After a few moments on the anchorman, they went into some archive footage. Loretta frowned at the old film and said, 'Isn't that Manson?' and I made a noise of agreement as I stood up. Suddenly I had to go outside for a while.

The roofed lean-to at the back of the motel overlooked a terrace with two blackened barbecues and a couple of tables. It was now lit from above by a single naked bulb, around which moths were circling. I sat on one of the benches with my own weak shadow falling across the table in front of me. Somewhere in the RV park in the valley down below the terrace, a door slammed. After a couple of minutes, another shadow joined mine.

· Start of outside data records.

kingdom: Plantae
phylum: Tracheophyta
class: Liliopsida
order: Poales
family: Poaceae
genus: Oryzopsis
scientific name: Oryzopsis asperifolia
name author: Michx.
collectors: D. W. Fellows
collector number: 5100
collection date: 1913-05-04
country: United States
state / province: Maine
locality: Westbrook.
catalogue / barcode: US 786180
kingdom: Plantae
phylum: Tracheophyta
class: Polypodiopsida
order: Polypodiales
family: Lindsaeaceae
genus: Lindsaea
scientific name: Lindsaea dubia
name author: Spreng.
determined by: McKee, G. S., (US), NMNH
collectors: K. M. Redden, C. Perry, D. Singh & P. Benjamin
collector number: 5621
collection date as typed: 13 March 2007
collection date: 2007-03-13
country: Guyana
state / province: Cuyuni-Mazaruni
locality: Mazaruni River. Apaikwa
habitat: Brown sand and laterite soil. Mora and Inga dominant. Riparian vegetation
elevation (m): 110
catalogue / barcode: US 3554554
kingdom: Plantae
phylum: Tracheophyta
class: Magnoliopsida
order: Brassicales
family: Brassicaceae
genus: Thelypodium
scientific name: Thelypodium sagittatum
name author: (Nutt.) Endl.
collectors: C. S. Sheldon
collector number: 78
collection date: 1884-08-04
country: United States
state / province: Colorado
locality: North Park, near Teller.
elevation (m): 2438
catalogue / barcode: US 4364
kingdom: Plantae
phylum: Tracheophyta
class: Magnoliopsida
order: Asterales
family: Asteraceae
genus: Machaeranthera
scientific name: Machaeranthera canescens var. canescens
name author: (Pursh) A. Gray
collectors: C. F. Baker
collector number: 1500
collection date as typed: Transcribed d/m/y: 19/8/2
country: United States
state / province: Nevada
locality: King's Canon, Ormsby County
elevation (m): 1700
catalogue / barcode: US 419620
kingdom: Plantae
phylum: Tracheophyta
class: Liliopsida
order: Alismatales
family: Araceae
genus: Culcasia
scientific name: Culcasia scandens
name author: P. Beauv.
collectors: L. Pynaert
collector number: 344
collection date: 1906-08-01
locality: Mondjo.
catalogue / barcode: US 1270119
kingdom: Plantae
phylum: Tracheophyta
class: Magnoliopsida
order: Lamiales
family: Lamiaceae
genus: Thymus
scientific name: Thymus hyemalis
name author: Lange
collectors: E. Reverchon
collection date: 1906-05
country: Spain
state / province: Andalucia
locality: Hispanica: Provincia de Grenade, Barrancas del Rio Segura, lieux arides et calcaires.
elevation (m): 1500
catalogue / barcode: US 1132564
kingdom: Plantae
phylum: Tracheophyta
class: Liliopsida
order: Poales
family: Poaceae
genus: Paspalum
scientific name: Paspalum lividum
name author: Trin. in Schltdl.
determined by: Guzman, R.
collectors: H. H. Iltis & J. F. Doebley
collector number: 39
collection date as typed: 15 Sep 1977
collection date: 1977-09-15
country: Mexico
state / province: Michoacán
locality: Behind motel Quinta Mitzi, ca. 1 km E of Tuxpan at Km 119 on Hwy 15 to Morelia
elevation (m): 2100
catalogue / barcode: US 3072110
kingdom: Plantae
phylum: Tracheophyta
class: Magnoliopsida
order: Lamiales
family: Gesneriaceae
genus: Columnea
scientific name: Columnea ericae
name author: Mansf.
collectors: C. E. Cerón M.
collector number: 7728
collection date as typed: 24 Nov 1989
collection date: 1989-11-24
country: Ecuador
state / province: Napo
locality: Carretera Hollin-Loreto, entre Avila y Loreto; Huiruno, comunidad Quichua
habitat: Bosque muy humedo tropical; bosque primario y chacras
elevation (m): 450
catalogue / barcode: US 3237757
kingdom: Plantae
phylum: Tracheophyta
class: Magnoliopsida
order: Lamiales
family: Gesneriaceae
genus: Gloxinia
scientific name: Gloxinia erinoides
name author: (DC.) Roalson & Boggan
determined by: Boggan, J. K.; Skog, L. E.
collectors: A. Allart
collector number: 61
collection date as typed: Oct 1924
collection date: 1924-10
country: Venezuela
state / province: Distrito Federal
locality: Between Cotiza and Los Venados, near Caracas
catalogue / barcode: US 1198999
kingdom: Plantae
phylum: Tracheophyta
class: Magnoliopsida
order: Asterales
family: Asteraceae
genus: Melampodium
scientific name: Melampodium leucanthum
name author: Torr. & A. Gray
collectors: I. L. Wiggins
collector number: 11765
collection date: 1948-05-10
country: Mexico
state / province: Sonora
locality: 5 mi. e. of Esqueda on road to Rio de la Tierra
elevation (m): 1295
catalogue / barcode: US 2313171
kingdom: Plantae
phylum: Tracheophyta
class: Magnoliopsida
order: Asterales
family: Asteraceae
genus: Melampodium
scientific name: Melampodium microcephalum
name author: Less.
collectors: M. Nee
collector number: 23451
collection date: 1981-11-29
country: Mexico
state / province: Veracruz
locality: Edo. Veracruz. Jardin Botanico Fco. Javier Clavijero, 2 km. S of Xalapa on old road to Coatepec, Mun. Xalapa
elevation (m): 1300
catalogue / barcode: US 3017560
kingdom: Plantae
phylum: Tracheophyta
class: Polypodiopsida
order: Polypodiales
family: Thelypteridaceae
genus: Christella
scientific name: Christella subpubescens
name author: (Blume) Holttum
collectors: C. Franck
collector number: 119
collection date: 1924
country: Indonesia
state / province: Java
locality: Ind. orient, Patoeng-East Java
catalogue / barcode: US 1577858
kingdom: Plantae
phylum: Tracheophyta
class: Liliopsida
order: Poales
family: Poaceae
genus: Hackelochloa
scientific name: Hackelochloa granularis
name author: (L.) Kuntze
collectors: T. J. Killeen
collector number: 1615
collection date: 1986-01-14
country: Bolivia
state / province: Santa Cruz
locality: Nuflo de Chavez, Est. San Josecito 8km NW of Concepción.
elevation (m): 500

Loretta said, 'You didn't kill him after all, did you?'

She sounded relieved. I said, 'I took him out into the desert and shot him, but I didn't stop him. We just saw him make another entry in his resume.'

'You can't be sure of that.'

'Yes, I can. He's showing off, now. He's wiped out an entire family just to prove that he's still in business. Those words on the glass, they were a message to me. He's dancing out of reach.'

'So, how come no-one else is in on this? Why should you carry it alone?'

I looked at her now. The pale light showed up her lines, but it also stripped away the years. I said, 'Do you like horror stories, Loretta?'

She became a little suspicious, reluctant. 'Depends how close to home they are,' she said.

'Well,' I said, 'then you're not going to like this one.'

What I did then was to tell her the whole story from day one, step by step but with no conclusions or commentary; the idea was that I'd let her supply the connections for herself, go through it and see light in the same places that I'd seen it. Once you accepted the basic truth of the sequence, everything else had to fall into place.

Or so I hoped.

I didn't get to finish, because when I reached the part where I arrived home and found Georgie gone, the phone under the overhang started to ring. I tried to ignore it, thinking that someone else might come out and pick it up, but it carried on and I began to lose the competition with the distraction. I had to break off and go around the corner to answer it.

'This is the Red Ridge Motel's phone,' I said. 'Who's that?'

'Alex Volchak?' said a voice that I didn't know.

'Yes?'

' Sergeant Alex Volchak?' Whoever he was, he sounded young.

'Who is this?' I said.

'You weren't so hard to find,' he said, and rang off.